I'm in Berlin from April 17 through to 23 - any info on music/art scene welcome... improv/noise - you know what I like (as the Big Bopper once said...). Music up soon - funeral of much-loved family member later today so things unpredictable in their timing...
Friday, March 14, 2008
Pee Wee Russell... Peter Brotzmann/William Parker/Hamid Drake
Pee Wee Russell playing 'Minglewood,' a relaxed 12 bar blues. Opens on a hoarse chorus from clarinet – choked right back – spurred by old school skittering brushes from Osie Johnson. Buck delivers some elegant trumpet over a clarinet obligato. Pee Wee returns solo, higher and less granular yet no less angular -a diagonal querulousness that ends on a breathy deep goodbye. Buck back, subtley placed notes, in the next chorus hitting some higher stuff to raise the emotion with the register. Flanagan drops easily into mainstream mode, a spare line of some elegance. Back to the emphysema-tone of Russell for a chorus before Buck rejoins him, now muted for some old time wa wa, as they ride out together. Sublime...

━━━━━━━━━━

Continue the blog post about Pee Wee Russell's recording of "Minglewood" from its last sentence.

━━━━━━━━━━

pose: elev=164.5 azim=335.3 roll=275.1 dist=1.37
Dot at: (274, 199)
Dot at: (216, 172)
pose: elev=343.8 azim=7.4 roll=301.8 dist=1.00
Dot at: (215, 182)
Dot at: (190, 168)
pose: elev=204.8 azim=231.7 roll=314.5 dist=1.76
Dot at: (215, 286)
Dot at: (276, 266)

━━━━━━━━━━

• Answer to this task:
Peter Brotzmann with William Parker and Hamid Drake: 'Never run but go 3.' Opens oddly enough in the same hoarse querulous register that Pee Wee sporadically employs above but with more aggression as Parker riffs and Drake gets almost calypso-ey... High-register squalls over hammered toms alternate with Brotz drops down into deeper chesty vocalised horn. Tough shit lightened and opened out at the bottom by the clattery surging drums. Parker hits a fast four in places to spring things along as the tenor splurts out a dense cloud of notes, all the way through varying his rhythms and lines – pro-active linchpin. Sudden drop out – sorry about that...
In the Videodrome...
Pee Wee and Ruby at Newport...
Brotz on tarogato...
For the sheer fun of it - George Clinton and co...
Pee Wee Russell
Pee Wee Russell (cl) Buck Clayton (t) Tommy Flanagan (p) Wendell Marshall (b) Osie Johnson (d)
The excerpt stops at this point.